List of unsolved problems in physics. For example, string theory also addresses unificationthe understanding of all known forces and particles as manifestations of a single entity, by postulating extra dimensions and so-far unobserved additional particles and symmetries. Black hole thermodynamics is the area of study that seeks to reconcile the laws of thermodynamics with the existence of black hole event horizons.
Formulating general relativity with triads instead of metrics was not new. Because of their resemblance to soap foams and the way they are labeled John Baez gave these ‘quantum space-times’ the name ‘spin foams’.
Enfin, si, un tout petit peu avant. The feature that distinguishes such different theories is the Hamiltonian constraint which is the only one that depends on the Lagrangian of the classical theory. This is what Einstein discovered: This page was last edited on 18 Decemberat The first attempt at this was the famous Barrett—Crane model.

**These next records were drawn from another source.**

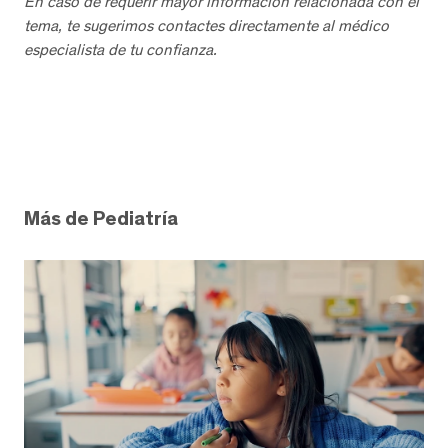
En caso de requerir mayor información relacionada con el
tema, te sugerimos contactes directamente al médico
especialista de tu confianza.
Más de Pediatría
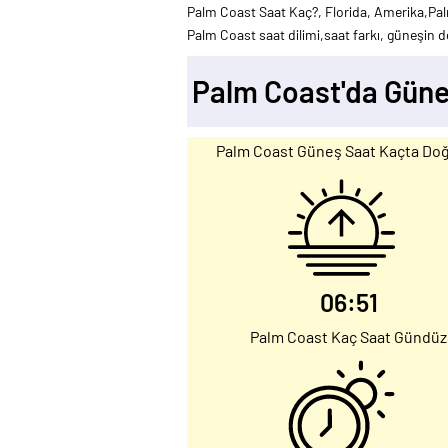
Palm Coast Saat Kaç?, Florida, Amerika,Pal
Palm Coast saat dilimi,saat farkı, güneşin do
Palm Coast'da Güne
Palm Coast Güneş Saat Kaçta Do
06:51
Palm Coast Kaç Saat Gündüz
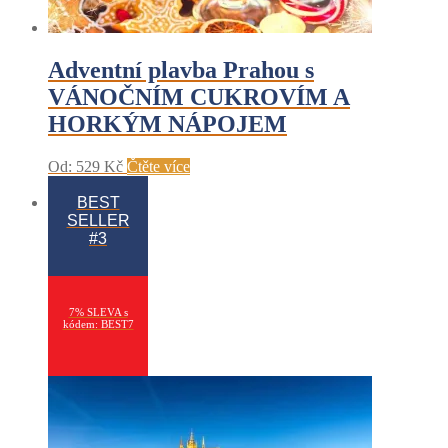
Adventní plavba Prahou s
VÁNOČNÍM CUKROVÍM A
HORKÝM NÁPOJEM
Od:
529
Kč
Čtěte více
BEST
SELLER
#3
7% SLEVA s
kódem: BEST7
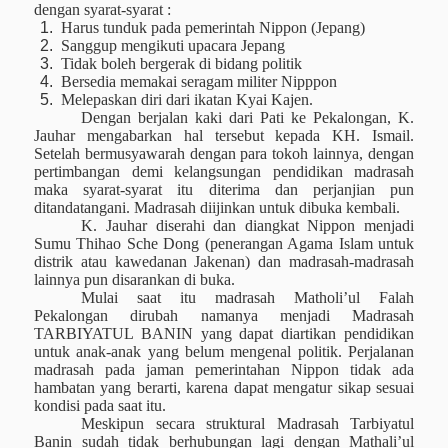
dengan syarat-syarat :
1.
Harus tunduk pada pemerintah Nippon (Jepang)
2.
Sanggup mengikuti upacara Jepang
3.
Tidak boleh bergerak di bidang politik
4.
Bersedia memakai seragam militer Nipppon
5.
Melepaskan diri dari ikatan Kyai Kajen.
Dengan
berjalan
kaki dari Pati ke Pekalongan, K.
Jauhar mengabarkan hal tersebut kepada KH. Ismail.
Setelah bermusyawarah dengan para tokoh lainnya, dengan
pertimbangan demi kelangsungan pendidikan madrasah
maka syarat-syarat itu diterima dan perjanjian pun
ditandatangani. Madrasah diijinkan untuk dibuka kembali.
K. Jauhar diserahi dan diangkat Nippon menjadi
Sumu Thihao Sche Dong (penerangan Agama Islam untuk
distrik atau kawedanan Jakenan) dan madrasah-madrasah
lainnya pun disarankan di buka.
Mulai saat itu madrasah Matholi’ul Falah
Pekalongan dirubah namanya menjadi Madrasah
TARBIYATUL BANIN yang dapat diartikan pendidikan
untuk anak-anak yang belum mengenal politik. Perjalanan
madrasah pada jaman pemerintahan Nippon tidak ada
hambatan yang berarti, karena dapat mengatur sikap sesuai
kondisi pada saat itu.
Meskipun secara struktural Madrasah Tarbiyatul
Banin sudah tidak berhubungan lagi dengan Mathali’ul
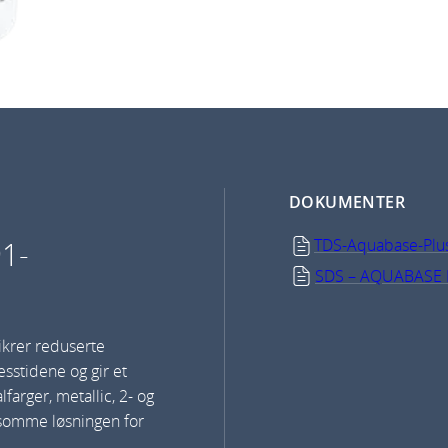
DOKUMENTER
1-
TDS-Aquabase-Plu
SDS – AQUABASE
ikrer reduserte
esstidene og gir et
farger, metallic, 2- og
nnsomme løsningen for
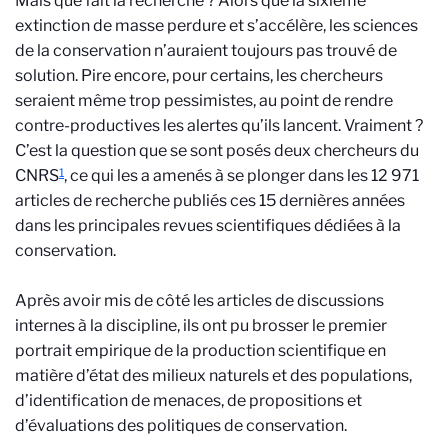
Mais que fait la recherche ? Alors que la sixième
extinction de masse perdure et s’accélère, les sciences
de la conservation n’auraient toujours pas trouvé de
solution. Pire encore, pour certains, les chercheurs
seraient même trop pessimistes, au point de rendre
contre-productives les alertes qu’ils lancent. Vraiment ?
C’est la question que se sont posés deux chercheurs du
1
CNRS
, ce qui les a amenés à se plonger dans les 12 971
articles de recherche publiés ces 15 dernières années
dans les principales revues scientifiques dédiées à la
conservation.
Après avoir mis de côté les articles de discussions
internes à la discipline, ils ont pu brosser le premier
portrait empirique de la production scientifique en
matière d’état des milieux naturels et des populations,
d’identification de menaces, de propositions et
d’évaluations des politiques de conservation.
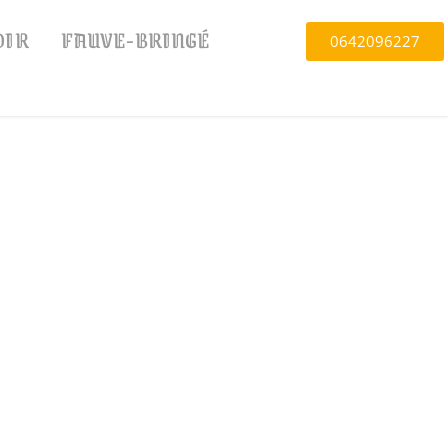
OIR
FAUVE-BRINGÉ
0642096227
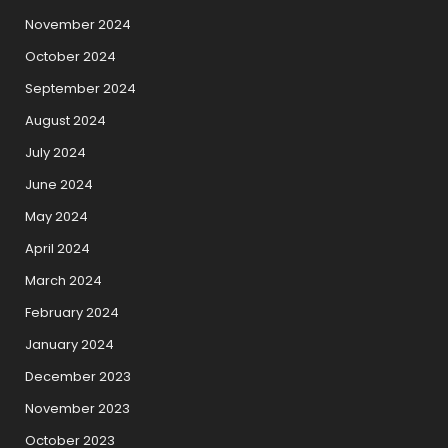
November 2024
October 2024
September 2024
August 2024
July 2024
June 2024
May 2024
April 2024
March 2024
February 2024
January 2024
December 2023
November 2023
October 2023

Let us move to LQG, additional complications will arise from that one cannot define an operator for the quantum spatial diffeomorphism constraint as the infinitesimal generator of finite diffeomorphism transformations and the fact the constraint algebra is not a Lie algebra due to the bracket between two Hamiltonian constraints.
That is, it is a sum over infinitesimal spatial diffeomorphisms constraints where the coefficients of proportionality are not constants but have non-trivial phase space dependence.
These identities can be combined with each other into further identities of increasing complexity adding more loops. These SU 2 variables are quatique derived from the Holst action, which contains the Barbero–Immirzi parameter as an additional coupling constant. LQG offers a geometric explanation of the finiteness of the entropy and of the proportionality of the area of the horizon.